Budget Impact

From what I have read, the rule that you can only put in your ISA those bonds that have five years to run has now been abandoned and short dated bonds (and bond funds) can now be held.

If you put this together with a higher ISA allowance, it may encourage more to put money into the ORB market and over time be a push up for prices!

Anybody noticed anything else relevant to bonds?


  • The removal of the obligation to purchase annuities must be a positive for bonds as well as equities. With a significant shift towards income drawdown, many people will continue to invest through their retirement.
  • Interesting to speculate. The yield map suggests a solid borrower might get people's attention with a 3 year bond offering something like 3.25% - basically somewhere to park ISAs ready to reinvest when rates are likely to be higher in 2017 while still earning more than cash on deposit. The attraction for the buyer would be avoiding the transaction fees, spread etc they would be hit with buying second hand.

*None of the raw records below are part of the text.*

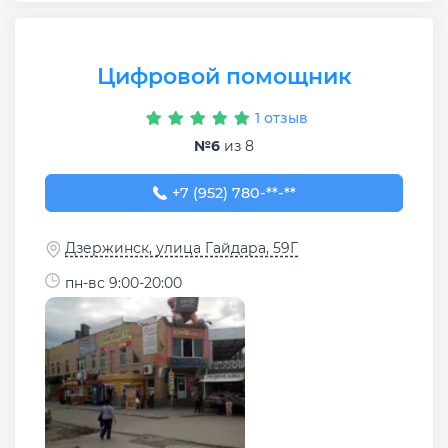
Цифровой помощник
1 отзыв
№6
из 8
+7 (952) 780-80-31
+7 (952) 780-**-**
Дзержинск, улица Гайдара, 59Г
пн-вс 9:00-20:00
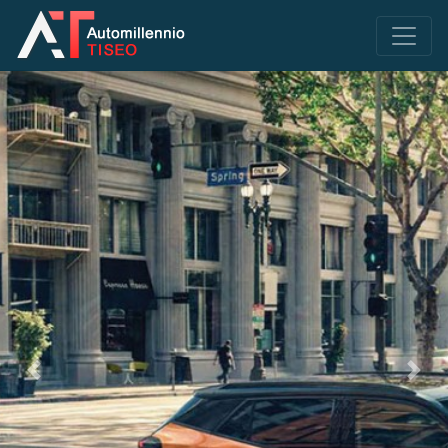
Previous
Next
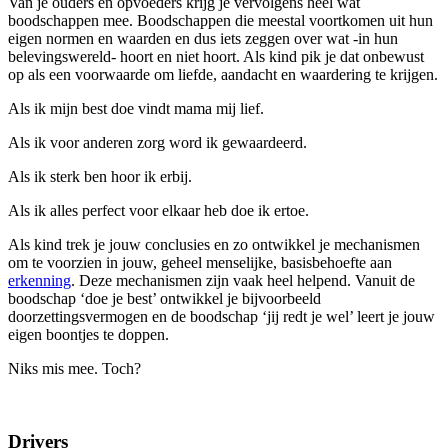
Van je ouders en opvoeders krijg je vervolgens heel wat
boodschappen mee. Boodschappen die meestal voortkomen uit hun
eigen normen en waarden en dus iets zeggen over wat -in hun
belevingswereld- hoort en niet hoort. Als kind pik je dat onbewust
op als een voorwaarde om liefde, aandacht en waardering te krijgen.
Als ik mijn best doe vindt mama mij lief.
Als ik voor anderen zorg word ik gewaardeerd.
Als ik sterk ben hoor ik erbij.
Als ik alles perfect voor elkaar heb doe ik ertoe.
Als kind trek je jouw conclusies en zo ontwikkel je mechanismen
om te voorzien in jouw, geheel menselijke, basisbehoefte aan
erkenning
. Deze mechanismen zijn vaak heel helpend. Vanuit de
boodschap ‘doe je best’ ontwikkel je bijvoorbeeld
doorzettingsvermogen en de boodschap ‘jij redt je wel’ leert je jouw
eigen boontjes te doppen.
Niks mis mee. Toch?
Drivers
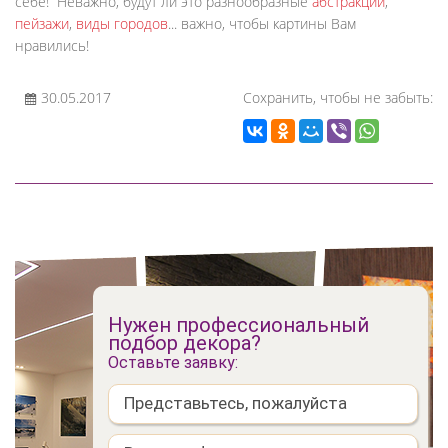
себе! Неважно, будут ли это разнообразные
абстракции
,
пейзажи
,
виды городов
... важно, чтобы картины Вам
нравились!
30.05.2017
Сохранить, чтобы не забыть:
Нужен профессиональный
подбор декора?
Оставьте заявку:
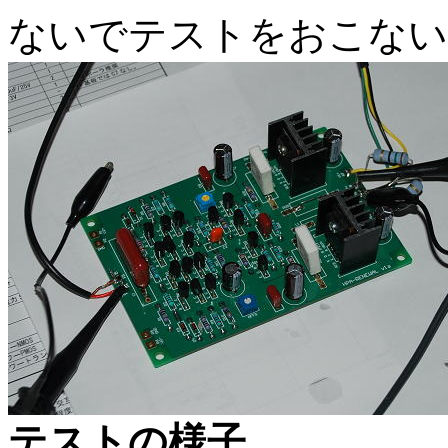
ないでテストをおこない
テストの様子。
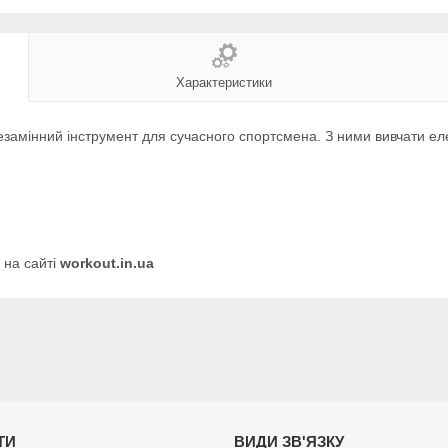
Характеристики
езамінний інструмент для сучасного спортсмена. З ними вивчати елем
 на сайті
workout.in.ua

    This would in theory be a lot cheaper for the borrower than longer term offerings, but the problem would presumably be justifying the issue costs/admin for a retail bond over such a short duration. My guess is that economies of scale mean it would only be worthwhile for a big player.

    Any thoughts?
  • The new 4% 3 year pensioners bonds will be useful for the pensioners who want to play this theme.
  • Interestingly, Robert Peston (BBC) has stated that the majority of annuities are invested in bonds. If a significant number of people withdraw cash, or invest in equities on their own under the new rules, it could dry up credit for the larger companies who would have to go the banks (or - my speculation - even maybe the ORB market)
  • shotgun,
    Yes, I thought that....until I discovered they're limited to £10k!